* **Questions**
1. In the passage, what reason did the defendant give for his arrest by the FBI on March 26?
2. Summarize the passage in two sentences.
3. Set down everything in the passage from "Defendant said he was threatened" down to "requests were ignored.", word for word.

* **Given passage**
§
Defendant's version of what occurred at FBI headquarters on March 26 differed significantly from the testimony of Mendez and Zeiser. Defendant said he was arrested that day by the FBI for outstanding parole violations. He said that when he was arrested, he was told that Fluker had already inculpated him in the pharmacy robbery. He said that he was placed in a room and handcuffed to a chair and that Zeiser never left the room. He maintained that a number of officers came in and out of the room, asking him about the Park Avenue robbery and who was his attorney in the Ben Watkins matter. Defendant said that his response was that he did not want to make any statement and wanted to see his attorney. He said that Lt. Zeiser told him he should cooperate and that if he could turn in someone with guns, he would be back on the street. He also said that an individual identified only as "Malik" told him the same thing.

Defendant said he was threatened during this process and was scared. He said he was told that if he did not cooperate he would get a long sentence, including time in federal prison. He said that although he had been questioned before, he had never been badgered in such a manner. He testified that he continued to ask to see his lawyer, but his requests were ignored.
§
Saved data entries:
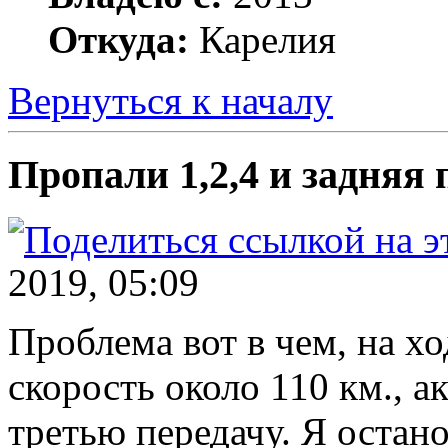
Откуда:
Карелия
Вернуться к началу
Пропали 1,2,4 и задняя 
2019, 05:09
Проблема вот в чем, на х
скорость около 110 км., а
третью передачу. Я остано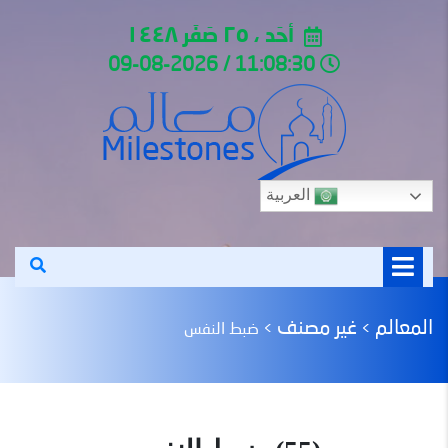
أحَد ، ٢٥ صَفَر ١٤٤٨
11:08:30 / 09-08-2026
العربية
المعالم
غير مصنف
>
>
ضبط النفس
§
* **Responses by item number**
1. Outstanding parole violations.

2. The defendant's account of March 26 at FBI headquarters differed significantly from the testimony of Mendez and Zeiser: he said he was arrested for parole violations, handcuffed to a chair, questioned by several officers, and told by Lt. Zeiser and a person called "Malik" that he would be back on the street if he could turn in someone with guns. He testified that he said he wanted his attorney and did not want to make a statement, that he was threatened with a long sentence including federal prison, and that his repeated requests for his lawyer were ignored.

3.
Defendant said he was threatened during this process and was scared. He said he was told that if he did not cooperate he would get a long sentence, including time in federal prison. He said that although he had been questioned before, he had never been badgered in such a manner. He testified that he continued to ask to see his lawyer, but his requests were ignored.